DETALLES DEL EJERCICIO: Explica, según el texto sobre Juan Antonio Payno, por qué su trayectoria no sería normal después de ganar el Premio Nadal.

Juan Antonio Payno  
         Entre los malditos y los malogrados, el caso de Payno se enmarcaría dentro de lo que podríamos tildar de raro o incluso de anecdótico, tal es así que durante muchos años corrió la leyenda de que el autor en cuestión no existía. Juan Antonio Payno, un escritor nacido en 1942, cursaba tercero de Económicas cuando en 1961 ganó, por sorpresa y con su primera novela, el Premio Nadal por su obra “El Curso”. Tenía sólo 20 años y desde entonces figura como el galardonado más joven de la historia del longevo premio. Hasta aquí todo sería normal, si no fuera por el hecho insólito de que, tras aquel triunfo prometedor, Payno desapareció por completo del panorama literario durante 36 largos años.

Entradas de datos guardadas
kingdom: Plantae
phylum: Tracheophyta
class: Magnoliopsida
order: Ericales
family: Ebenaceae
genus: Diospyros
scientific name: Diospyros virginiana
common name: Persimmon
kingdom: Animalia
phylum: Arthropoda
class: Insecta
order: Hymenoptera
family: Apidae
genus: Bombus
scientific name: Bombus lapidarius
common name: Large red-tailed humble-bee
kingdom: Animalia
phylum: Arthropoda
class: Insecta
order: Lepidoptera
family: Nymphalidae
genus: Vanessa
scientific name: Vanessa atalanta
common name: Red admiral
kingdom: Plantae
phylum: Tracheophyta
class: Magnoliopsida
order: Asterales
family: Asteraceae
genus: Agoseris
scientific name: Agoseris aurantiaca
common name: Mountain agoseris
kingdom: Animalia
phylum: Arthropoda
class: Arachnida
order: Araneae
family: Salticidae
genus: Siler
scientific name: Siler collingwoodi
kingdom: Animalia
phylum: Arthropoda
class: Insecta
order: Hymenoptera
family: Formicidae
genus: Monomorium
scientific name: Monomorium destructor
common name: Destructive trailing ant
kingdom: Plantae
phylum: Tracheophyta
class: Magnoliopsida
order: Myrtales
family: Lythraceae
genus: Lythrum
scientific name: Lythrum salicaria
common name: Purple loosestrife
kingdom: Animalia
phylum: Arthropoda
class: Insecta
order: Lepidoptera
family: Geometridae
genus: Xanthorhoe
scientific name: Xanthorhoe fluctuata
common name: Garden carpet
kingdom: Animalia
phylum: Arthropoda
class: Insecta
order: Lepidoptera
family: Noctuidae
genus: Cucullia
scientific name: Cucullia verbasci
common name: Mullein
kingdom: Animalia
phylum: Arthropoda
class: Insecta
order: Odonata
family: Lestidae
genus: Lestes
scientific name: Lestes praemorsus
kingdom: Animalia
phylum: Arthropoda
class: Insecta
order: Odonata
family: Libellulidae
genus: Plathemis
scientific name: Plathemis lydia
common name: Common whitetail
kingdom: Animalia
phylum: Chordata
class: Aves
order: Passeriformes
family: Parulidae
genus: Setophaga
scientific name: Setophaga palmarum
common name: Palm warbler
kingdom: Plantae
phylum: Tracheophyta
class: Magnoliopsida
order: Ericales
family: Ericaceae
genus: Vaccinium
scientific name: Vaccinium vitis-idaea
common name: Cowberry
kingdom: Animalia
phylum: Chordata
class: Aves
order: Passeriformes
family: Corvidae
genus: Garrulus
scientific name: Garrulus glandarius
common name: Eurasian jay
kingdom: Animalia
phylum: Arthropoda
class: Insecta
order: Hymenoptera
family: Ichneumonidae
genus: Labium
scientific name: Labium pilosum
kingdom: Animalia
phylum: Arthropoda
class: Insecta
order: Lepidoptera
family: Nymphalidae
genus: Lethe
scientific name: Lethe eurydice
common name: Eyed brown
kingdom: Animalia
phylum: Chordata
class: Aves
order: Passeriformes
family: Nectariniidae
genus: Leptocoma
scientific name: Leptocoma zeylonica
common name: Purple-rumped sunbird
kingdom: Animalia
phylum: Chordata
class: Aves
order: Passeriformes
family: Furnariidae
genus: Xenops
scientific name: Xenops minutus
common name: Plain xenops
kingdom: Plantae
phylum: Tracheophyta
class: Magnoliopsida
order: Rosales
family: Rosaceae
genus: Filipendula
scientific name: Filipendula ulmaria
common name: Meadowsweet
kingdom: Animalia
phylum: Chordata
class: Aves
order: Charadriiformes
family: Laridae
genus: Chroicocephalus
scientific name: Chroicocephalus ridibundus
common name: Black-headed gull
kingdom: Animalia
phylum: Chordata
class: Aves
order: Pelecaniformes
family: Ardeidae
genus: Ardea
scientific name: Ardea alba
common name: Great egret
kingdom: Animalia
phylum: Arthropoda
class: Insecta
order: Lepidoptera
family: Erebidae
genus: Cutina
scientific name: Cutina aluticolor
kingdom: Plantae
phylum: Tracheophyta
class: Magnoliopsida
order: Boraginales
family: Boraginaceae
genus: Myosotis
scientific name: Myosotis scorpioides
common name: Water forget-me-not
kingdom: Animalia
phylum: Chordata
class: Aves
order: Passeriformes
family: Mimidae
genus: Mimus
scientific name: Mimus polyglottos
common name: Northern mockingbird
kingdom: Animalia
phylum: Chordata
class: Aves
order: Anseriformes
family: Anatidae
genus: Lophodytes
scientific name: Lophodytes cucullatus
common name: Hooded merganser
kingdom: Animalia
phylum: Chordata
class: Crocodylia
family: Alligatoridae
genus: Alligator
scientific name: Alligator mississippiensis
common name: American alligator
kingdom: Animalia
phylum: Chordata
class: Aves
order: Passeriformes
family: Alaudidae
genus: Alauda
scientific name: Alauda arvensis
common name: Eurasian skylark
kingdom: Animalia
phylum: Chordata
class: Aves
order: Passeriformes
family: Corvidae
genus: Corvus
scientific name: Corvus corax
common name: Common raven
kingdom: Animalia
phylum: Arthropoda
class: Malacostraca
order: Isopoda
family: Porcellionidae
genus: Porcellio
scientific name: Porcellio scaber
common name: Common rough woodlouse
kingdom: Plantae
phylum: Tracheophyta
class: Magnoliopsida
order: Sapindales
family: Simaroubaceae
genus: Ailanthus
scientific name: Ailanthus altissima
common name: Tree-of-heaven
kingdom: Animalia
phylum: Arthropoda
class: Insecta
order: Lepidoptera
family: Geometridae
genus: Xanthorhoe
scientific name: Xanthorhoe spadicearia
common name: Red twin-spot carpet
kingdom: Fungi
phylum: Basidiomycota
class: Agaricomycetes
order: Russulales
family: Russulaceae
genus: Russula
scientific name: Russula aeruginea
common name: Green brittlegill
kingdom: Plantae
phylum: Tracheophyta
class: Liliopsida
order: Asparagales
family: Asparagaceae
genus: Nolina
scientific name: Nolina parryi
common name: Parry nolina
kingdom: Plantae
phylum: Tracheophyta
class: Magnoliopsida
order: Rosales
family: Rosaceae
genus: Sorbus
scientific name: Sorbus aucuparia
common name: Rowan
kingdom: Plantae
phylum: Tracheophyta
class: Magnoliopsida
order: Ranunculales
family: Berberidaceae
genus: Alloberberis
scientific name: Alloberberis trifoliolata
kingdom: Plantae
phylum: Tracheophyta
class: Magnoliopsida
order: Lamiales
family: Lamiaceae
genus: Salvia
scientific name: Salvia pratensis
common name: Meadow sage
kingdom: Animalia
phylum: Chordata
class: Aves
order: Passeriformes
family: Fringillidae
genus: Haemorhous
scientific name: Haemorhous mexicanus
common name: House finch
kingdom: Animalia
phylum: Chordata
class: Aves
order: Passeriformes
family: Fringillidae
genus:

RESPUESTA AL EJERCICIO: Tras ganar el Premio Nadal en 1961, Payno desapareció por completo del panorama literario durante 36 años.